• [SOURCE EXCERPT]:
◇ ◇ ◇ ◇ ◇ ◇ ◇

# Pollen substitute when real pollen available (in California)?



## Calbee (Sep 26, 2011)

Is it worth feeding pollen substitute when fresh and natural pollen is already available in the nature? I have in mind brood rearing and a boost for the bees before Spring flow starts. Michael Bush says that feeding dry sugar alone could result in moderate brood rearing. What California beekeepers would say given our specific locality? After all, they may not even eat both sugar and pollen substitute when real pollen and nectar are already available. I know, so many beekeepers would recommend artificial pollen patties and syrup. My colonies were left moderate stores of honey in Fall. Should I worry about anything? How else would one give them a boost in anticipation of Spring flow? Thank you.


----------



## AramF (Sep 23, 2010)

◇ ◇ ◇ ◇ ◇ ◇ ◇

• [GIVEN DATA]:
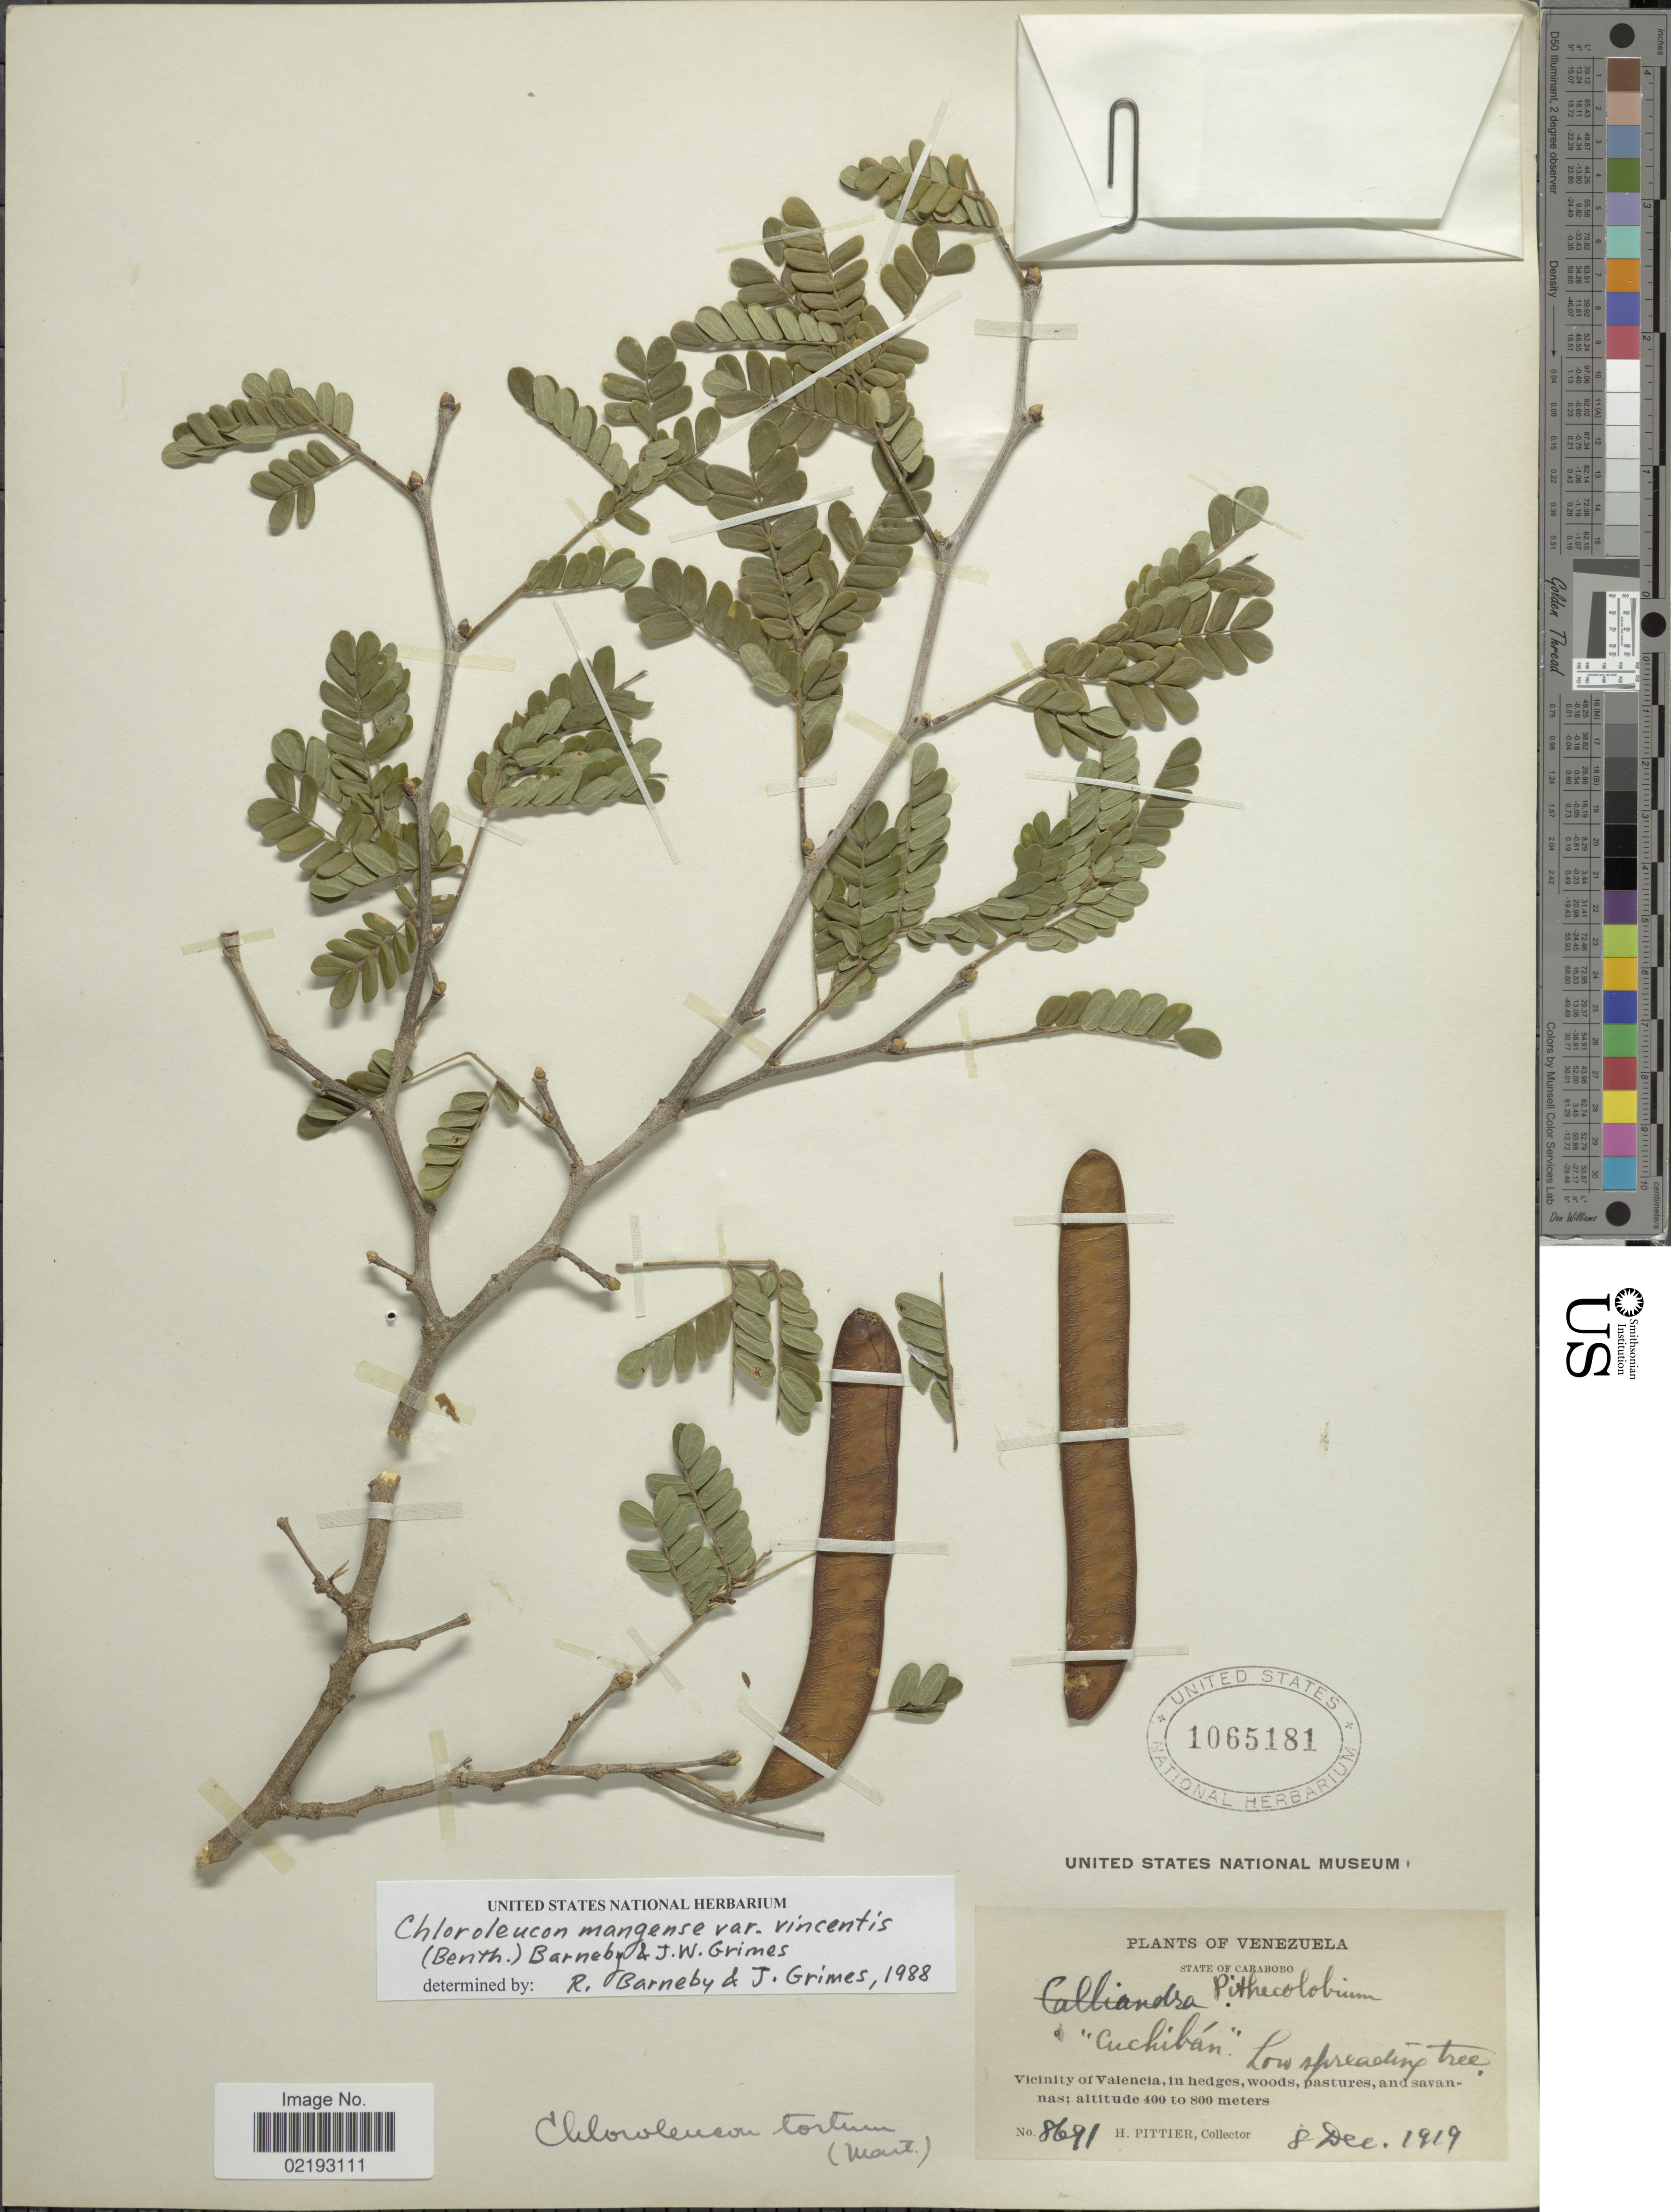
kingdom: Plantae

◇ ◇ ◇ ◇ ◇ ◇ ◇

• [GIVEN TASK]: Rewrite the forum thread on pollen substitute, everything from "## Calbee (Sep" down to "(Sep 23, 2010)", replacing "Spring flow" with "main honey flow".

• [SOLVED EXERCISE]:
## Calbee (Sep 26, 2011)

Is it worth feeding pollen substitute when fresh and natural pollen is already available in the nature? I have in mind brood rearing and a boost for the bees before main honey flow starts. Michael Bush says that feeding dry sugar alone could result in moderate brood rearing. What California beekeepers would say given our specific locality? After all, they may not even eat both sugar and pollen substitute when real pollen and nectar are already available. I know, so many beekeepers would recommend artificial pollen patties and syrup. My colonies were left moderate stores of honey in Fall. Should I worry about anything? How else would one give them a boost in anticipation of main honey flow? Thank you.


----------



## AramF (Sep 23, 2010)